[Source material]:
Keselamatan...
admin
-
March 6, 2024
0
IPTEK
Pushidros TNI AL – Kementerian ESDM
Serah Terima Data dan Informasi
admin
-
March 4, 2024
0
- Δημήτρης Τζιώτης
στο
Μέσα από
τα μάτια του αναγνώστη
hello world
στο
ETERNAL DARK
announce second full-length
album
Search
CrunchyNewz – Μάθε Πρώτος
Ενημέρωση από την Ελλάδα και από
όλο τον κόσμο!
...
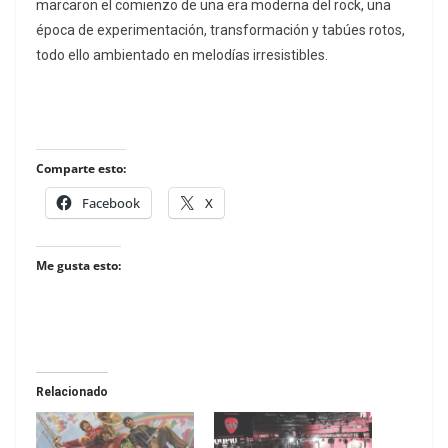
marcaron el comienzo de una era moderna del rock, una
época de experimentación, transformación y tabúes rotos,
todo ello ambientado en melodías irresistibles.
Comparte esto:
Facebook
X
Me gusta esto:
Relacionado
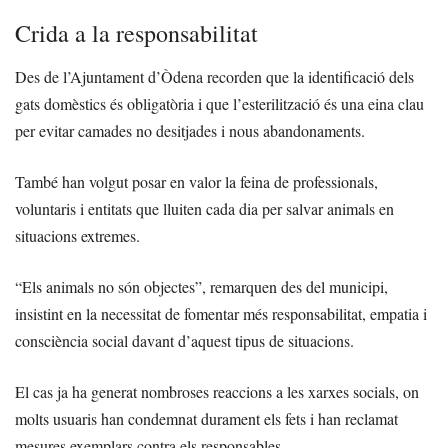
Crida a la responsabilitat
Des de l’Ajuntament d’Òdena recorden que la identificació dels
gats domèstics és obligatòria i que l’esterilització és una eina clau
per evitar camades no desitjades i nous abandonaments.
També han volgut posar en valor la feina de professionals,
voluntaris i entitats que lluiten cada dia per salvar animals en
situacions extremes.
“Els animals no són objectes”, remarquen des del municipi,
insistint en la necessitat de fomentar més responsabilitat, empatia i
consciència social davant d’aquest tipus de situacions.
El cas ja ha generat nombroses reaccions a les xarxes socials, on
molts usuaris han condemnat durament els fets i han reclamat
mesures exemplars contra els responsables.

[Instructions for the task]: Return, unchanged, every line of the listing between the line containing "Crida a la responsabilitat" and the line containing "mesures exemplars contra els responsables.", inclusive.

[Finished exercise]:
Crida a la responsabilitat
Des de l’Ajuntament d’Òdena recorden que la identificació dels
gats domèstics és obligatòria i que l’esterilització és una eina clau
per evitar camades no desitjades i nous abandonaments.
També han volgut posar en valor la feina de professionals,
voluntaris i entitats que lluiten cada dia per salvar animals en
situacions extremes.
“Els animals no són objectes”, remarquen des del municipi,
insistint en la necessitat de fomentar més responsabilitat, empatia i
consciència social davant d’aquest tipus de situacions.
El cas ja ha generat nombroses reaccions a les xarxes socials, on
molts usuaris han condemnat durament els fets i han reclamat
mesures exemplars contra els responsables.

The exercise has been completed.